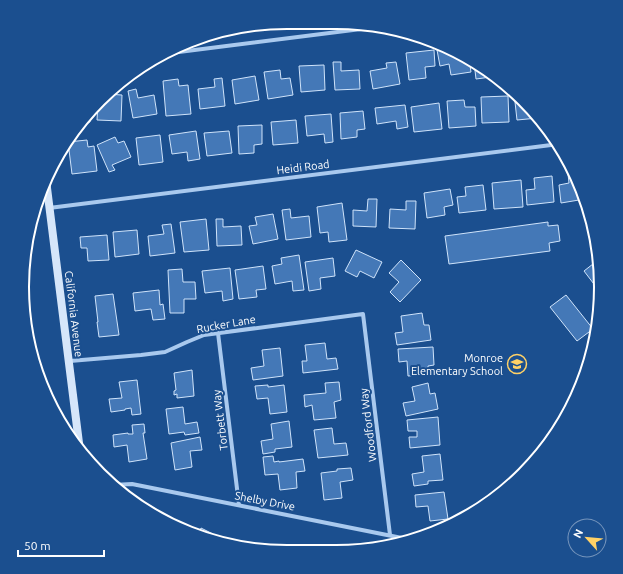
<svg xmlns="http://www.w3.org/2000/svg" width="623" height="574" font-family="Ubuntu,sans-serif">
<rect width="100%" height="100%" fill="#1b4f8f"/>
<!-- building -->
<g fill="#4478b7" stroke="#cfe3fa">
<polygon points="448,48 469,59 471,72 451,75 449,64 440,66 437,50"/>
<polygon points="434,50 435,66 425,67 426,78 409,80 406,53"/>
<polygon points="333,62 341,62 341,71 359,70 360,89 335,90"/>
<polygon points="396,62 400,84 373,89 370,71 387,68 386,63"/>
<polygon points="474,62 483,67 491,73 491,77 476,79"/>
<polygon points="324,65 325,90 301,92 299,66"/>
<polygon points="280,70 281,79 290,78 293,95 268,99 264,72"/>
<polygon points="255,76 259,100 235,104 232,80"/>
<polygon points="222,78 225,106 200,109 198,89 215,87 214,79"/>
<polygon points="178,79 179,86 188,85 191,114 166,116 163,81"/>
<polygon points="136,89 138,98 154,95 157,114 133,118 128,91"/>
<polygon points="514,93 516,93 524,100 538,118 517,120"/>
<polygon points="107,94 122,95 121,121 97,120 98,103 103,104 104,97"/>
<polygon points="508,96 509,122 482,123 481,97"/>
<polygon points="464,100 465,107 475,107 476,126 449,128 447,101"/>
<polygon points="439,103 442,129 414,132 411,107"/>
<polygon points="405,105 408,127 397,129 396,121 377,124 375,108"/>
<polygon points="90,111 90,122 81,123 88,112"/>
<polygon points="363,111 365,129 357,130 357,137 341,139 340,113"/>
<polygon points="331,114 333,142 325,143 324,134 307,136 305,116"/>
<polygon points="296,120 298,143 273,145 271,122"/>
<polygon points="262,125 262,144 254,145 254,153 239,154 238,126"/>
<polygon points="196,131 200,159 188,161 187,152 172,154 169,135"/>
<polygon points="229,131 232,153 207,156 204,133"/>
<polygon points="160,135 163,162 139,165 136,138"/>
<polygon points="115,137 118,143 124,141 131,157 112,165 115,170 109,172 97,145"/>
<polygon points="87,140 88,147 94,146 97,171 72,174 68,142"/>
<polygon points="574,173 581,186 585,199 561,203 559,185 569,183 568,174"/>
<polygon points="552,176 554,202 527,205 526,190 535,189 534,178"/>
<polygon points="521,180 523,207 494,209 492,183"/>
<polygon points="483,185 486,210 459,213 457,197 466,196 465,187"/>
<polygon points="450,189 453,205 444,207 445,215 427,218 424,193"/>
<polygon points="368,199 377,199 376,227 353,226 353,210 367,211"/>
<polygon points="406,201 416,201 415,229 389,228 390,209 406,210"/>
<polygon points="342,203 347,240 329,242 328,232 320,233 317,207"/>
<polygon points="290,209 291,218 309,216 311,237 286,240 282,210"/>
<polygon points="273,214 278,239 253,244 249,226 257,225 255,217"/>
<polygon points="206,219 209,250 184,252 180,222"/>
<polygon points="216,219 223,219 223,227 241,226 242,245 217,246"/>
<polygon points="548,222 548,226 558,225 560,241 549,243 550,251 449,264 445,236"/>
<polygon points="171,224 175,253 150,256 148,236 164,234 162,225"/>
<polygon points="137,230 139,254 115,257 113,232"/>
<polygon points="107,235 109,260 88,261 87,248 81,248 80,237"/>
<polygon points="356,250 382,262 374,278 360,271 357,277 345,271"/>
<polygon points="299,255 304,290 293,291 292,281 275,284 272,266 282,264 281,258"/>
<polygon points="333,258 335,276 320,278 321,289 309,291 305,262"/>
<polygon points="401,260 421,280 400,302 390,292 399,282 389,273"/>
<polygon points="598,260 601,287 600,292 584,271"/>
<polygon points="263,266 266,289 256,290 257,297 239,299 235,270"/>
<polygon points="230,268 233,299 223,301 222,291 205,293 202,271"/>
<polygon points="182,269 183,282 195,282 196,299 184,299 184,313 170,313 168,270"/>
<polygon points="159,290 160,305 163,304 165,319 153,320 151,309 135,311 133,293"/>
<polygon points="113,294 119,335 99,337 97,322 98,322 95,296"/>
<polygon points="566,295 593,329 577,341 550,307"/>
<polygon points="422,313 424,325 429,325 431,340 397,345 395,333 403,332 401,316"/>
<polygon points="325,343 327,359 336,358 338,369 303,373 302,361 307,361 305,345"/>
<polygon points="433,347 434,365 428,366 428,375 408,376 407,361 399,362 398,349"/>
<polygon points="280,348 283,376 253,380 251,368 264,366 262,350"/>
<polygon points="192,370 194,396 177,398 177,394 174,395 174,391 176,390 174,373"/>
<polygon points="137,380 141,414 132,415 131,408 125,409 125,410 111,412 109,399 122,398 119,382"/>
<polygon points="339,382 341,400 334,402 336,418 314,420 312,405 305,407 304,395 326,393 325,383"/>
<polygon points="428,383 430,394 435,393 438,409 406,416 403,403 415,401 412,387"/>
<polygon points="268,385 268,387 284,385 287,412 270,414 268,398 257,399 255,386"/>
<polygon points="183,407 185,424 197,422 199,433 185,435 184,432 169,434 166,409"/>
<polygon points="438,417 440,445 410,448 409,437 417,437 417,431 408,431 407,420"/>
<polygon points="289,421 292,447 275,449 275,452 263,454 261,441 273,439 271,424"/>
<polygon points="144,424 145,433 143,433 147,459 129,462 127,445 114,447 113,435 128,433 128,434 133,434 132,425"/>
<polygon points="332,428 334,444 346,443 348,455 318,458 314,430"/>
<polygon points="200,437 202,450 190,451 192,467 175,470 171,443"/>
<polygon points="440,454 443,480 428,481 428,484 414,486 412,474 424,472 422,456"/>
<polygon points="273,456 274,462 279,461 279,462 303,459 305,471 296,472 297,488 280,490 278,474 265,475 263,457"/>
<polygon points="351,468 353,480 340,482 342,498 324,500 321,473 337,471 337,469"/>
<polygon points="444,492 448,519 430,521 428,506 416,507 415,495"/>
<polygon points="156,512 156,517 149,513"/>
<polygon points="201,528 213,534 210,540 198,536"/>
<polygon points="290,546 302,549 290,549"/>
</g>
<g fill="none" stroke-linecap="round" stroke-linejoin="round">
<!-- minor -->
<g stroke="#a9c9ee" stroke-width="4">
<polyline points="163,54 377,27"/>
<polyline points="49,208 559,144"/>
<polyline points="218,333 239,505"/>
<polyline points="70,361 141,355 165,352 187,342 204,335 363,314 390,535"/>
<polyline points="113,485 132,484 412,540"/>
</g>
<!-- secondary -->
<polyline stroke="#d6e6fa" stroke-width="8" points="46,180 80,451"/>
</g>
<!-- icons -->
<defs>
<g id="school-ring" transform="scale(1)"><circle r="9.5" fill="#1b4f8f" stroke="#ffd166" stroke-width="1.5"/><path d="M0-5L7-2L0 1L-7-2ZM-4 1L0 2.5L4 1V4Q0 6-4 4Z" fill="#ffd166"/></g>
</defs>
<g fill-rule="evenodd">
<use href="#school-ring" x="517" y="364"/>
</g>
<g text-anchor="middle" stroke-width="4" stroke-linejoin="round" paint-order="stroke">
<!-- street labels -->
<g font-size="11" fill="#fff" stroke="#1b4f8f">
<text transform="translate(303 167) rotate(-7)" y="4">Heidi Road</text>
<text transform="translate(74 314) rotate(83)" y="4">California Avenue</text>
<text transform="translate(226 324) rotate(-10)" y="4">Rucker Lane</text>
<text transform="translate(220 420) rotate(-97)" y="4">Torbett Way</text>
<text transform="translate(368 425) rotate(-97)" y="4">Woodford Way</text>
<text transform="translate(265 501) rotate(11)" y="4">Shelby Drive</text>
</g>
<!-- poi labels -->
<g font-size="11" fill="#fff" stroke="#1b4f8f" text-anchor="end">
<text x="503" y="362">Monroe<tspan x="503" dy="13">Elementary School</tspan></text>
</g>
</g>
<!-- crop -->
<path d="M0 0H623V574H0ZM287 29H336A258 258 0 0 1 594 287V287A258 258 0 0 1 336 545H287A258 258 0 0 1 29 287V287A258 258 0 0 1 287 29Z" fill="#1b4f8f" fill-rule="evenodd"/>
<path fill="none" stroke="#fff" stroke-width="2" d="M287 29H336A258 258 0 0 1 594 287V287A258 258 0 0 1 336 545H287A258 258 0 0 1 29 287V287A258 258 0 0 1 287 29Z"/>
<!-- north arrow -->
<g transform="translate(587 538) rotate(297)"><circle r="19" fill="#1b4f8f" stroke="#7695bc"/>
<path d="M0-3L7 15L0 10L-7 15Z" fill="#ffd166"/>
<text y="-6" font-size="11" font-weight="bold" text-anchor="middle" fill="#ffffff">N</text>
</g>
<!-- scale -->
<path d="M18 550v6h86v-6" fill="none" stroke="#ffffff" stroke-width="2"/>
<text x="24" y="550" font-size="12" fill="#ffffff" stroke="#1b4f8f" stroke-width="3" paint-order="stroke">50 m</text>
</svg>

-*-

• **Aim of the exercise**
Copy out, from the listing above, every line that contains the word "round".

• **Answer for the task**
<g fill="none" stroke-linecap="round" stroke-linejoin="round">
<g text-anchor="middle" stroke-width="4" stroke-linejoin="round" paint-order="stroke">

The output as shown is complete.